Perhaps my passion was motivated by my mother’s very lack thereof: the thought that I was doing something that she never imagined she could. I saw an opportunity to pursue a path that was still atypical of women of my culture and background. The business world was one in which the quiet, polite, subdued Pakistani girl would need to become the outspoken, competitive, businesswoman. I would not just get a degree; I would become something.

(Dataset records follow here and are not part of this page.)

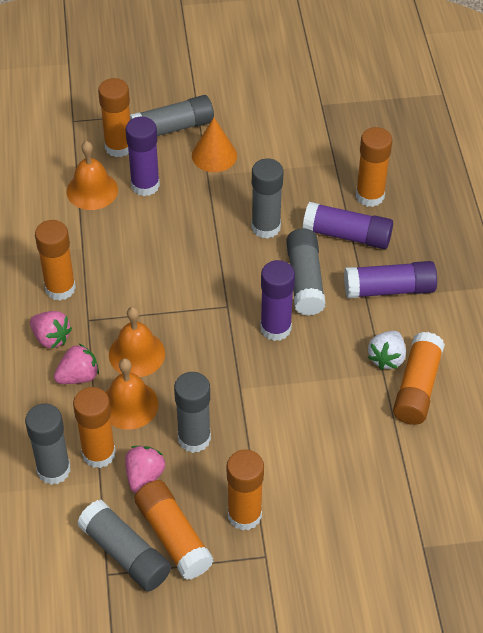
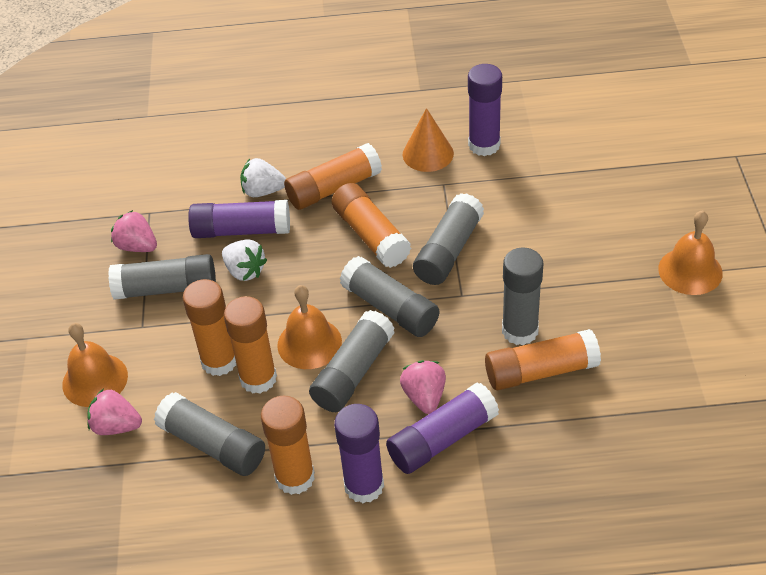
orange glue stick: 7 -> 6
white strawberry: 1 -> 2

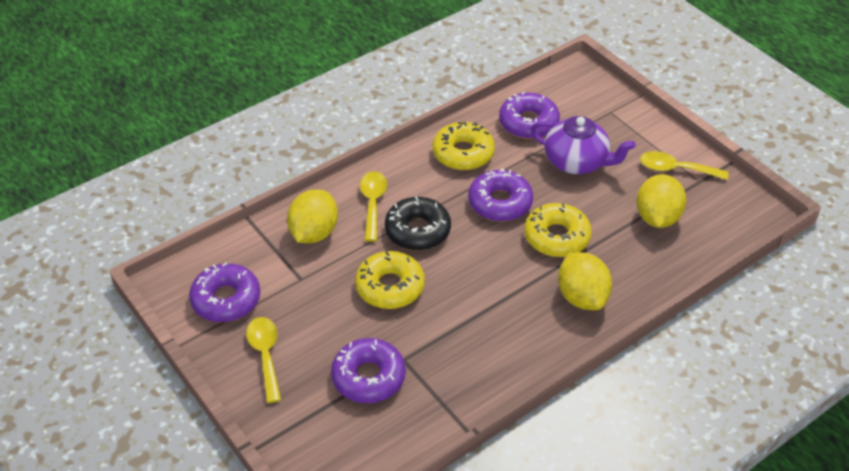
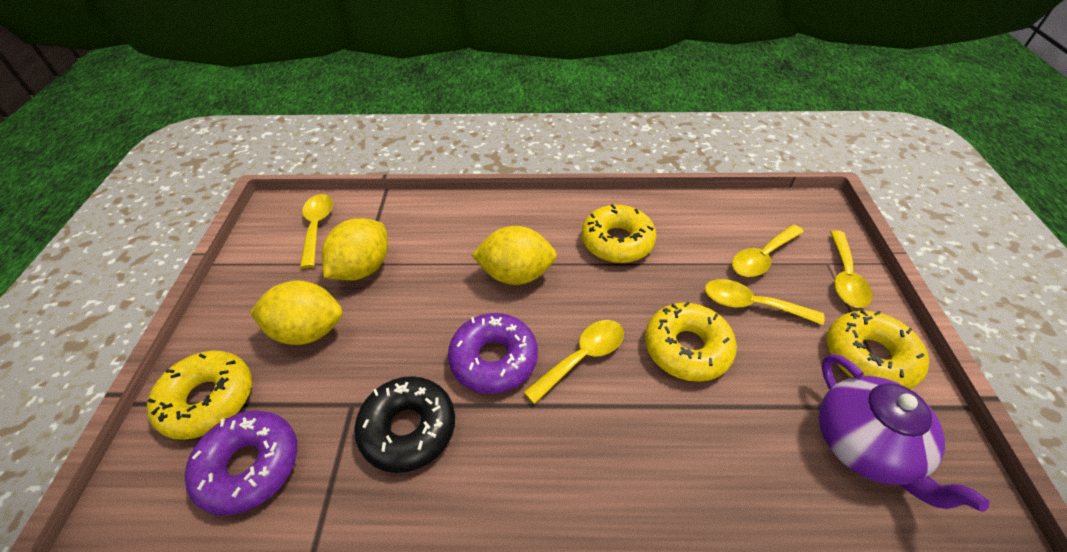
purple donut: 4 -> 2
yellow donut: 3 -> 4
yellow spoon: 3 -> 5

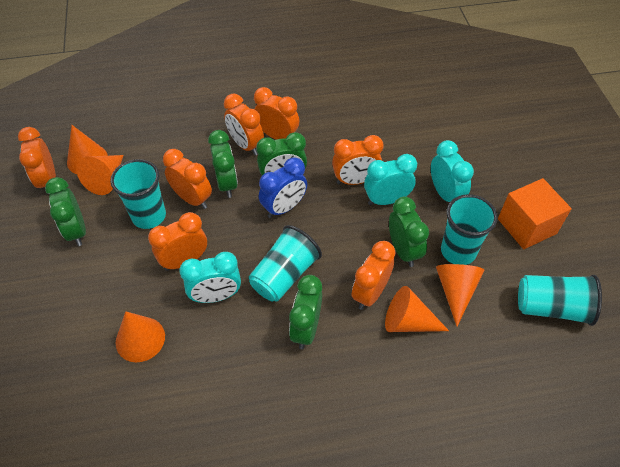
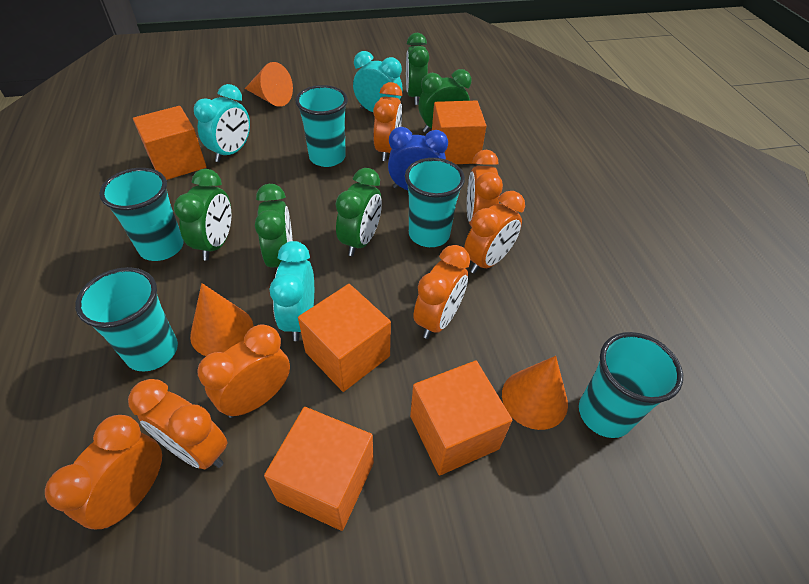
orange cone: 5 -> 3
orange cube: 1 -> 5
turquoise cup: 4 -> 5

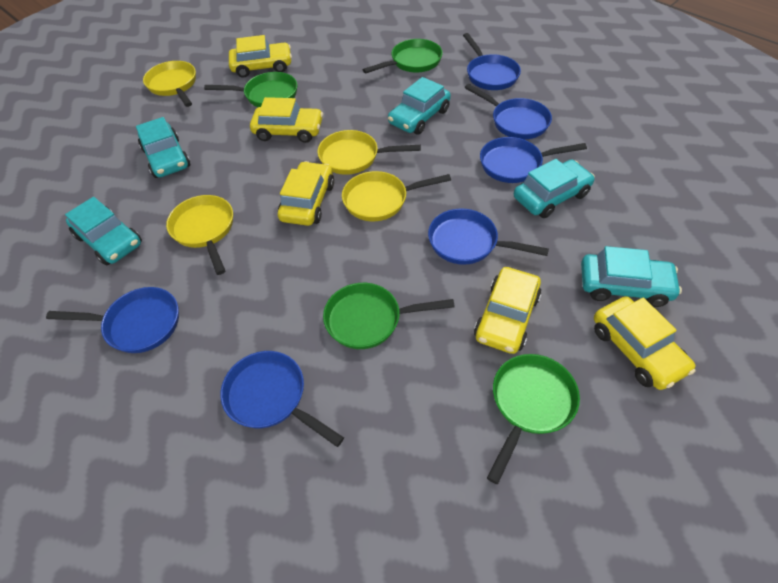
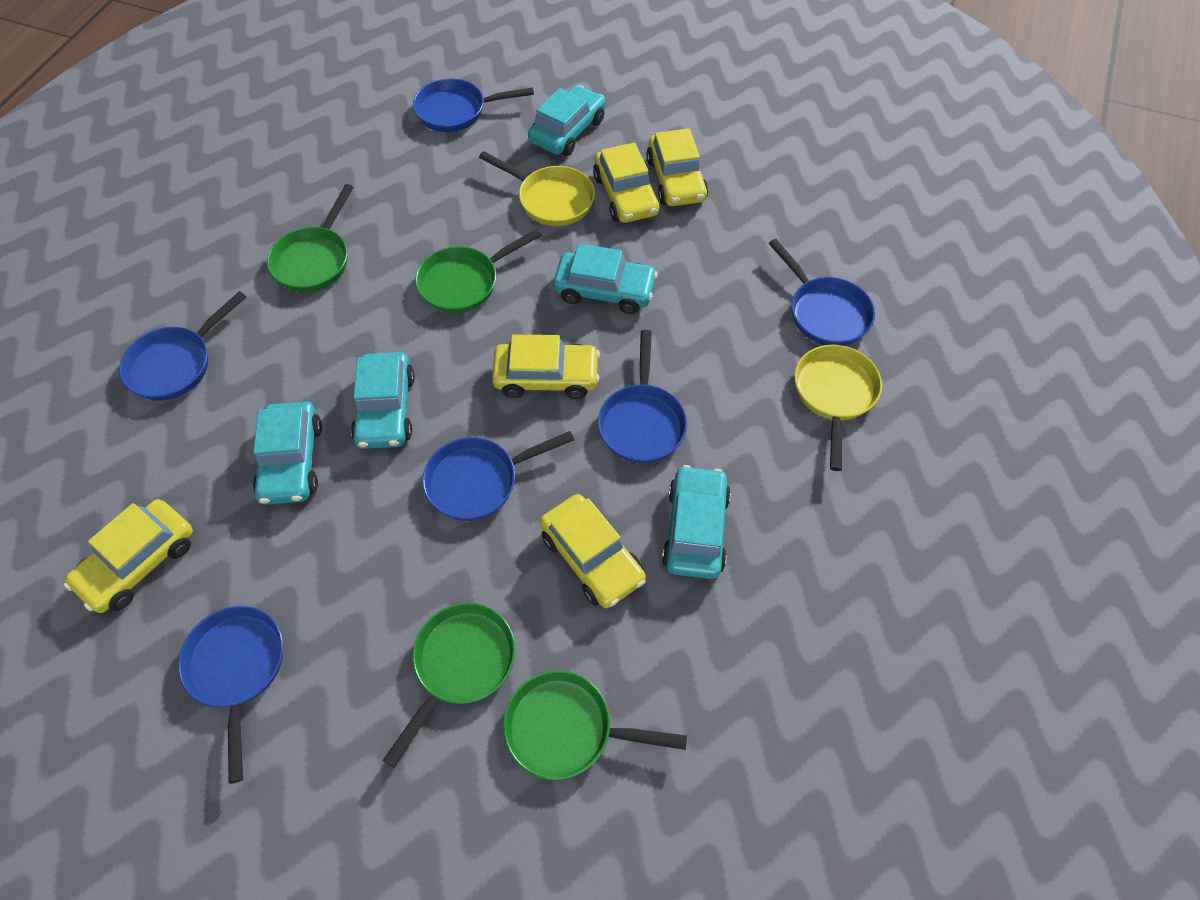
yellow pan: 4 -> 2

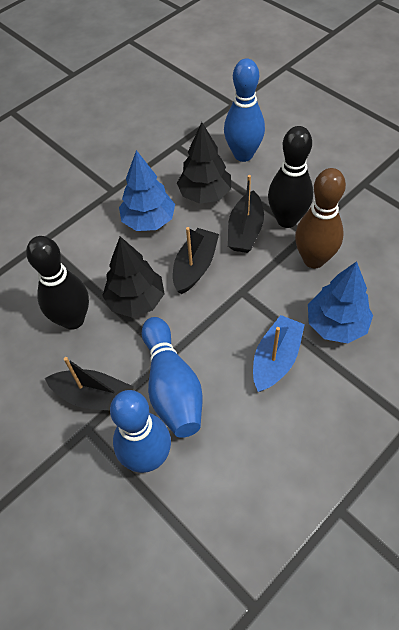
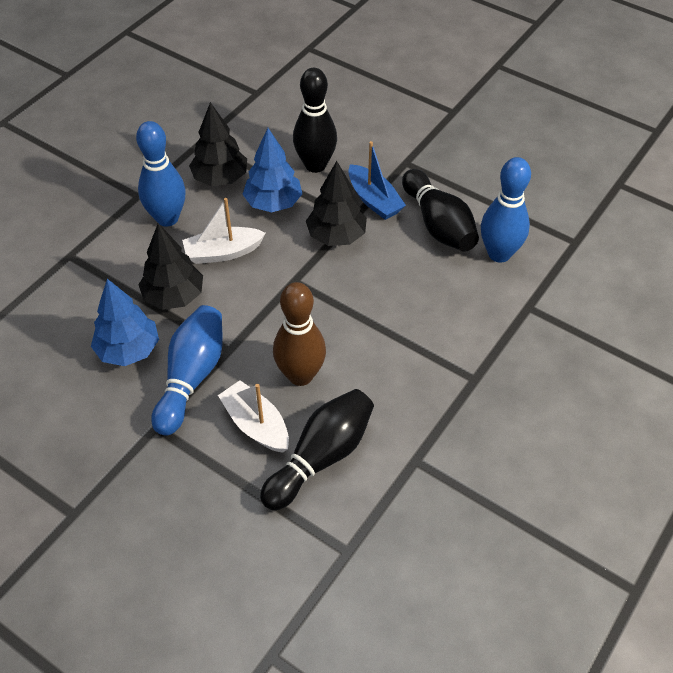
black boat: 3 -> 0
black bowling pin: 2 -> 3
black tree: 2 -> 3
white boat: 0 -> 2

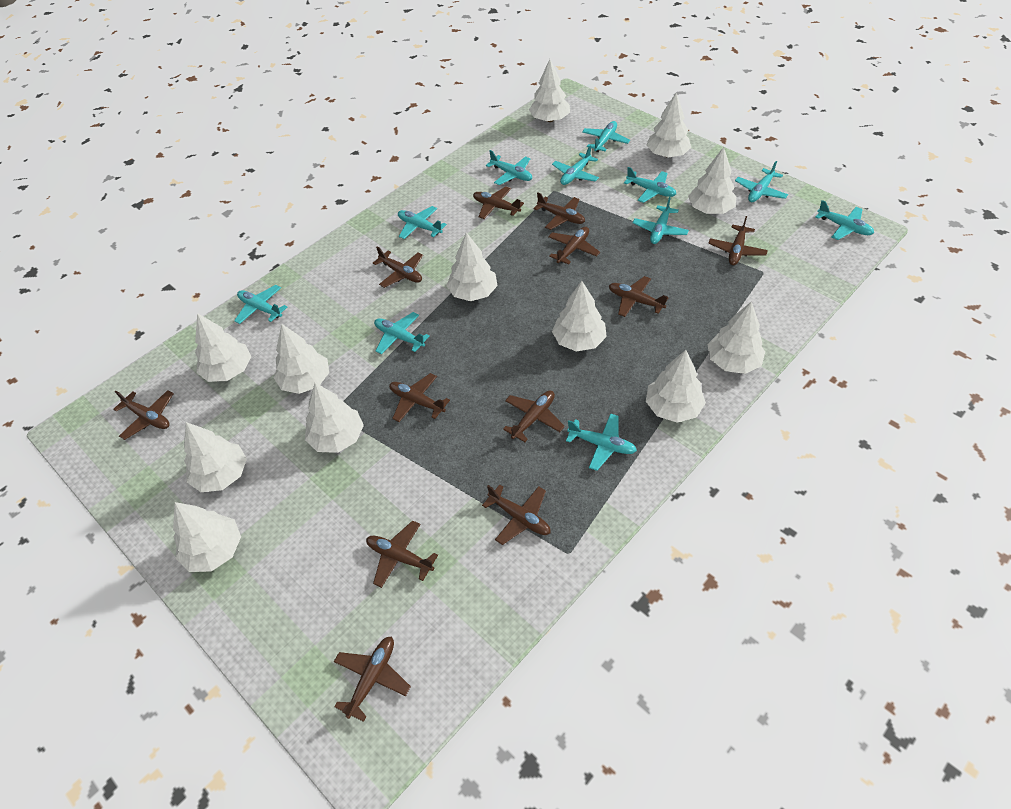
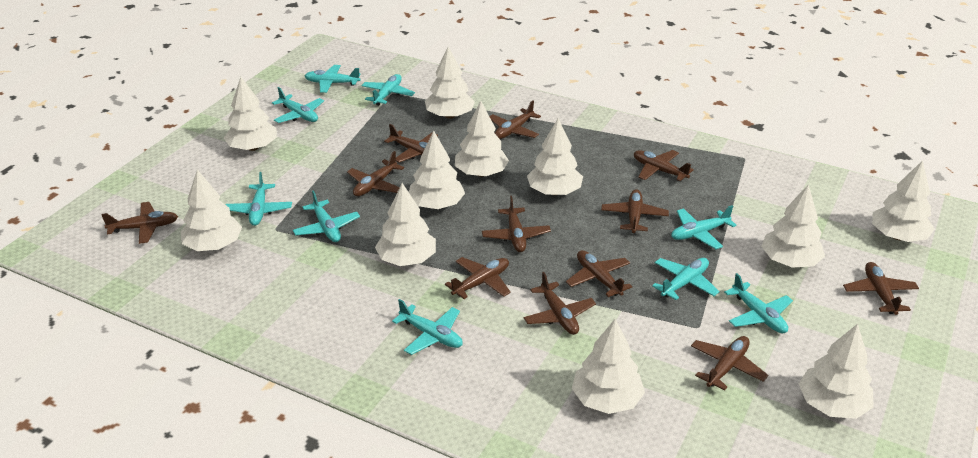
turquoise plane: 11 -> 9
white tree: 12 -> 11

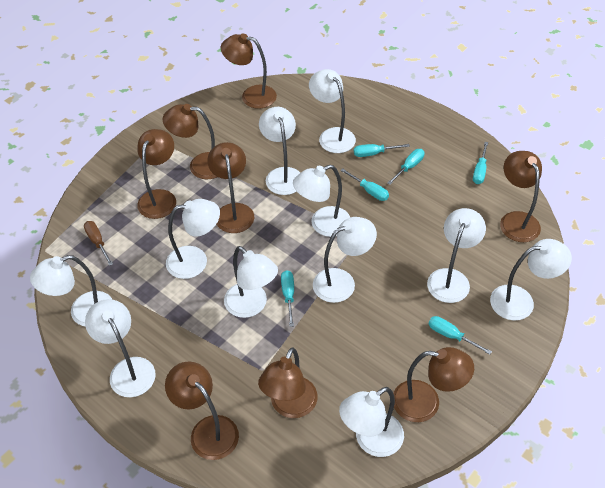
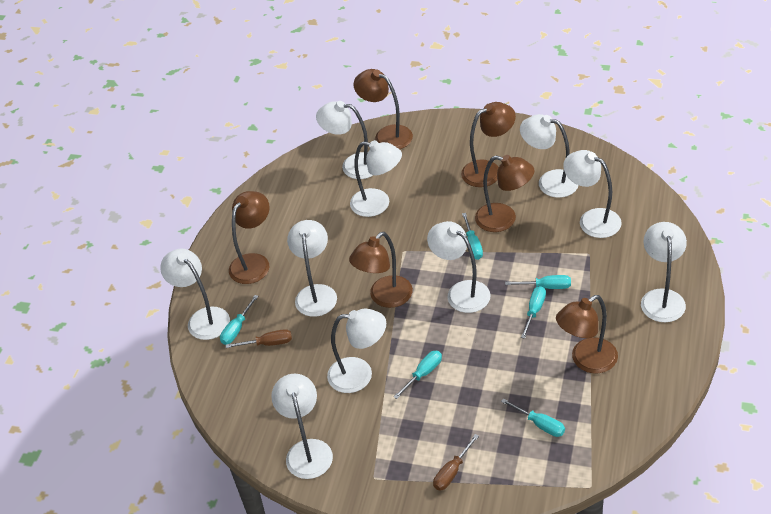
brown lamp: 8 -> 6
brown screwdriver: 1 -> 2
white lamp: 11 -> 10

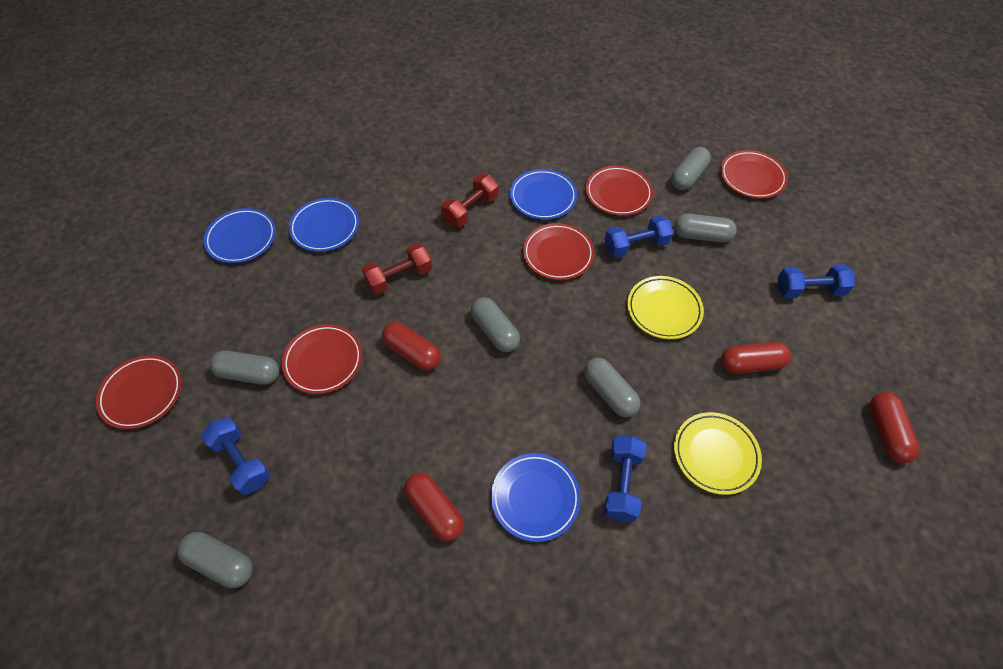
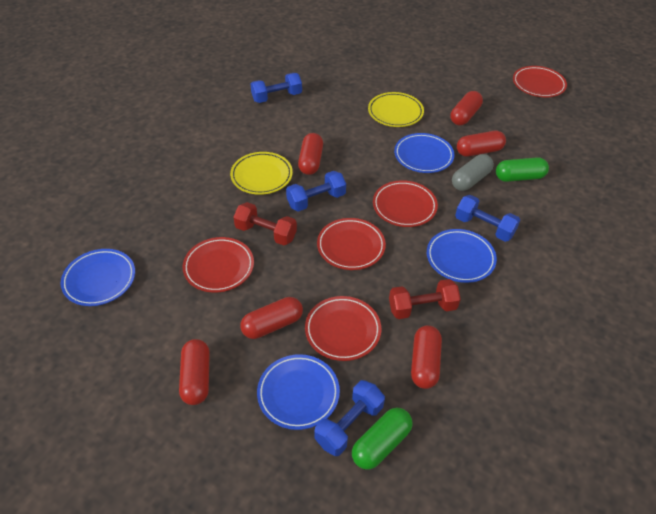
green capsule: 0 -> 2
grey capsule: 6 -> 1
red capsule: 4 -> 6

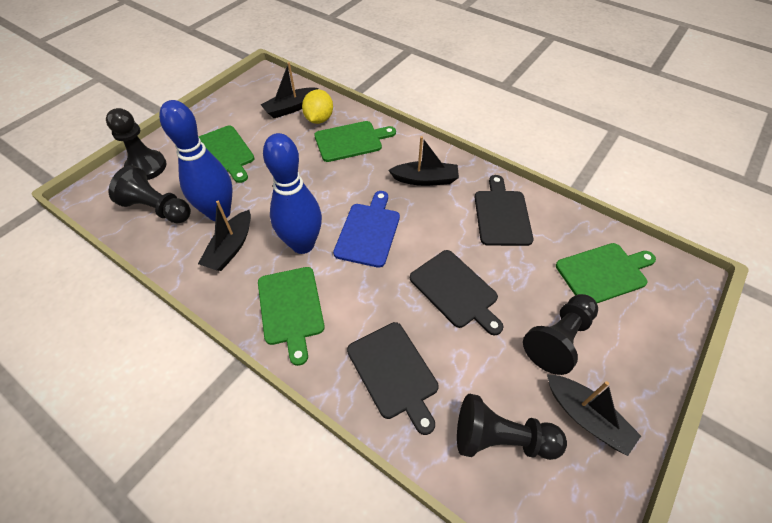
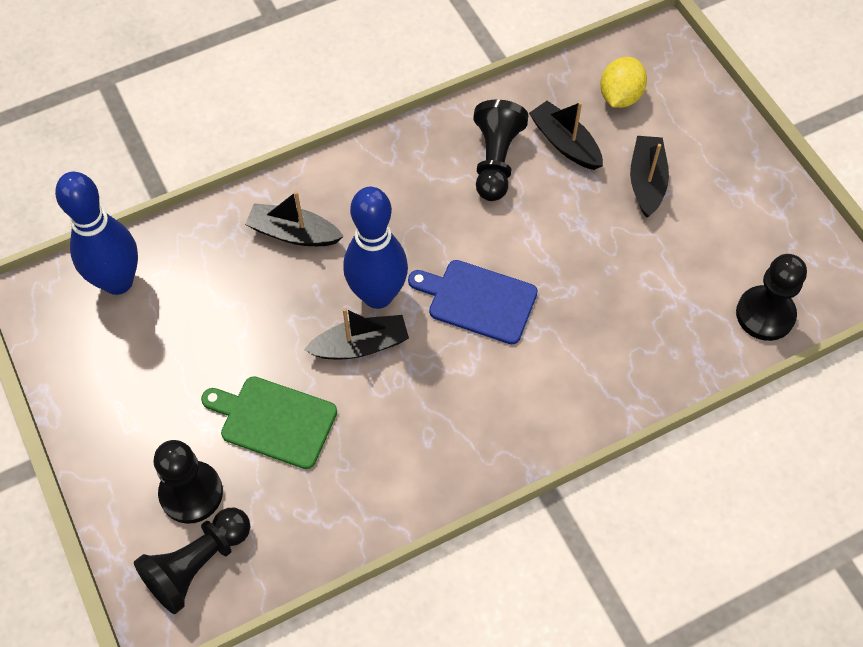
black cutting board: 3 -> 0
green cutting board: 4 -> 1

It was this aspect of business that led me to choose the career path that I took: it was empowering. Power is something that many women from the male-dominated Muslim countries do not hold a lot of. It is the man who makes decisions. He is always the stronger, always the wiser, and always the leader. In fact, in Pakistan, women often feel obliged to subdue themselves next to their male counterparts. They seldom find themselves in leadership roles, as having a female “boss” will often make a Pakistani man uncomfortable, if not completely insulted. It is a country in which the system almost discourages women from pursuing challenging career options by limiting the number of seats available for them in certain degree programs. In recent years, as Pakistan strives to stray away from its traditional patriarchal culture and give women equal opportunity, many of these rules have changed. Their underlying ideologies, though, will take much more time to break down.

In the American world of business, countless women have risen up to be leaders in this cutthroat industry. These women, to me, are fearless. They inspire me the way I hope my aspirations will, one day, inspire Pakistani women to be just as fearless, to become not something but someone.